INTERVIEW-Philippines vows beauty over building in tourism drive

MANILA, Jan 17 (Reuters) - The Philippines' drive to attract more tourists must be balanced against environmental concerns after sewage spills and flooding triggered a construction halt on its most famous beach resort, a senior official said on Thursday.

Lito Atienza, the environment secretary, ordered all building on Boracay, a tiny island south of Manila renowned for its powdery white sands, to stop for six months after rapid development overwhelmed facilities and threatened to destroy the island's pristine reputation.

Sewage was released into the sea and, with most beachfront areas already gobbled up, even the island's forests were being cut down to make way for more hotels.

"If we don't control development on Boracay island and in fact on all the other islands we may lose the very essence of attraction," said Atienza. "The uncontrolled development that has poured into the island has overloaded it.

Nearly 600,000 tourists visited Boracay last year, nearly four times the number of 10 years ago, and the Philippines has a goal of raising arrivals there by 10 percent each year.

Atienza said after July construction may be banned in some parts of the island, where a Shangri-La resort is being built, and authorities will be scrutinising building permits.

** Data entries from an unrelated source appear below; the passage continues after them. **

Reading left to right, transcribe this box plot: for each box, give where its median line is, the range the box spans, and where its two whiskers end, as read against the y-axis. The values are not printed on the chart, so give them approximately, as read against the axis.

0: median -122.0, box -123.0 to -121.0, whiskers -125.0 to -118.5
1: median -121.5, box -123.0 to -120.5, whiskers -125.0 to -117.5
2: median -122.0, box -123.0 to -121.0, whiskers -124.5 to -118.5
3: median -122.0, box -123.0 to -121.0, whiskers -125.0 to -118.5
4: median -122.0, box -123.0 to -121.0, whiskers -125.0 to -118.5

Last year was a record for Philippine tourism with over 3 million arrivals, many of them overseas Filipinos but also hundreds of thousands of Koreans, Americans and Japanese. Tourism expenditure was tagged at nearly $5 billion.

The Philippines wants to attract $5.8 billion in visitor spending this year and fierce competition over prized lots in Boracay resulted in a deadly shootout on the island this week. A former soldier was killed and a teenager wounded.

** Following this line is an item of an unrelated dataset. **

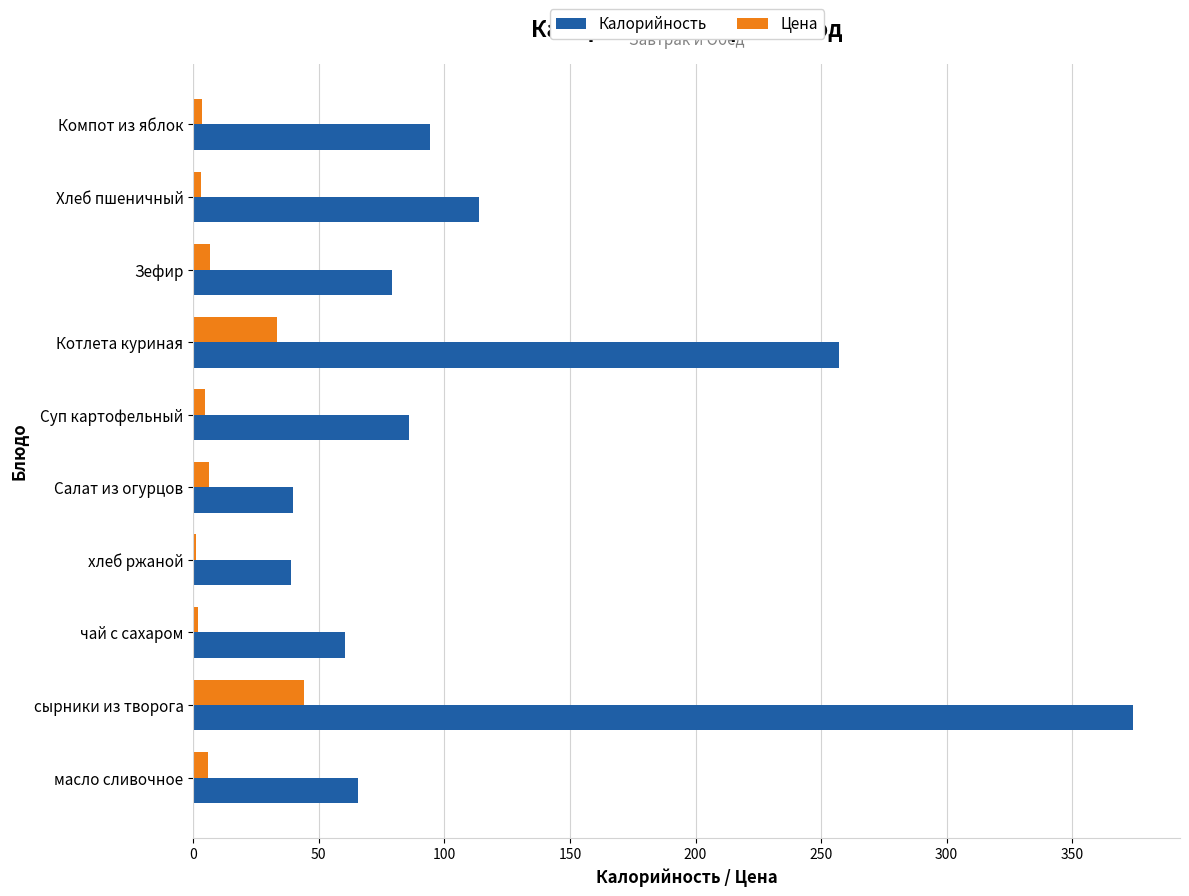

True or false: Калорийность has a value of 102.6 at масло сливочное.

False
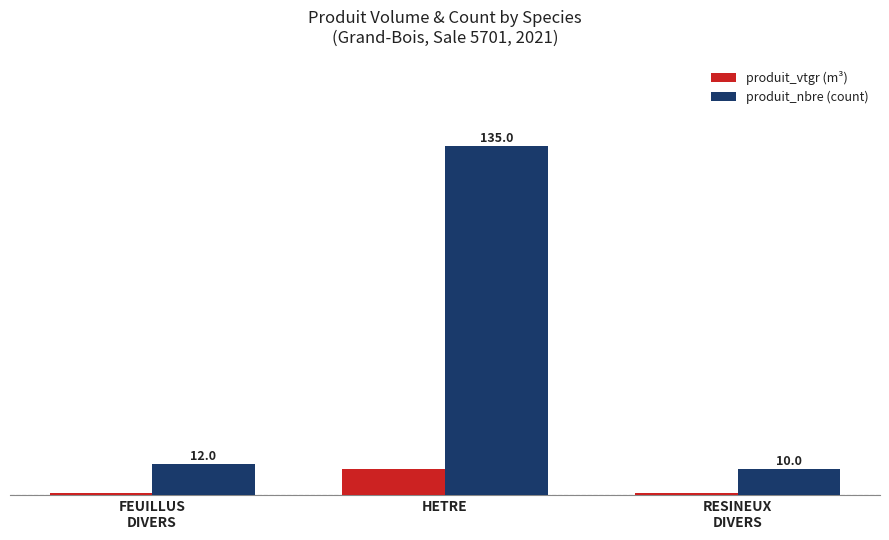

Which series changed the most between HETRE and RESINEUX
DIVERS?

produit_nbre (count)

Long-time visitors to Boracay have complained about overcrowding but large numbers of people do not bother Atienza, a devout Catholic and the chairman of the Philippines' pro-life movement.

"It's not the number of people who destroy the environment, it's the abuse of some and the government allowing it," said the father of eight.

Environmentalists who argue that the Earth cannot cope with rapid population growth get short shrift from the 66 year old, who says illegal logging rather than human settlement is the main reason for landslides.

"They are telling them (poor people), don't have children any more because look at what happened, landslides happened because of your numbers. No, no, no it's not the number of the poor it's the super rich who have committed these landslides and calamities."

Activists were aghast when Atienza, formerly the mayor of Manila, was appointed environment chief last year. He was dubbed the "butcher of Arroceros" when he ordered the closure of Arroceros Park in Manila in 2003 to make way for new buildings.

Atienza said the trees were replanted elsewhere and insists that while his brief also includes promoting the mining sector his priority is always the environment.

"We have to always primarily consider the environment, the natural beauty of an area. All else will have to come in second."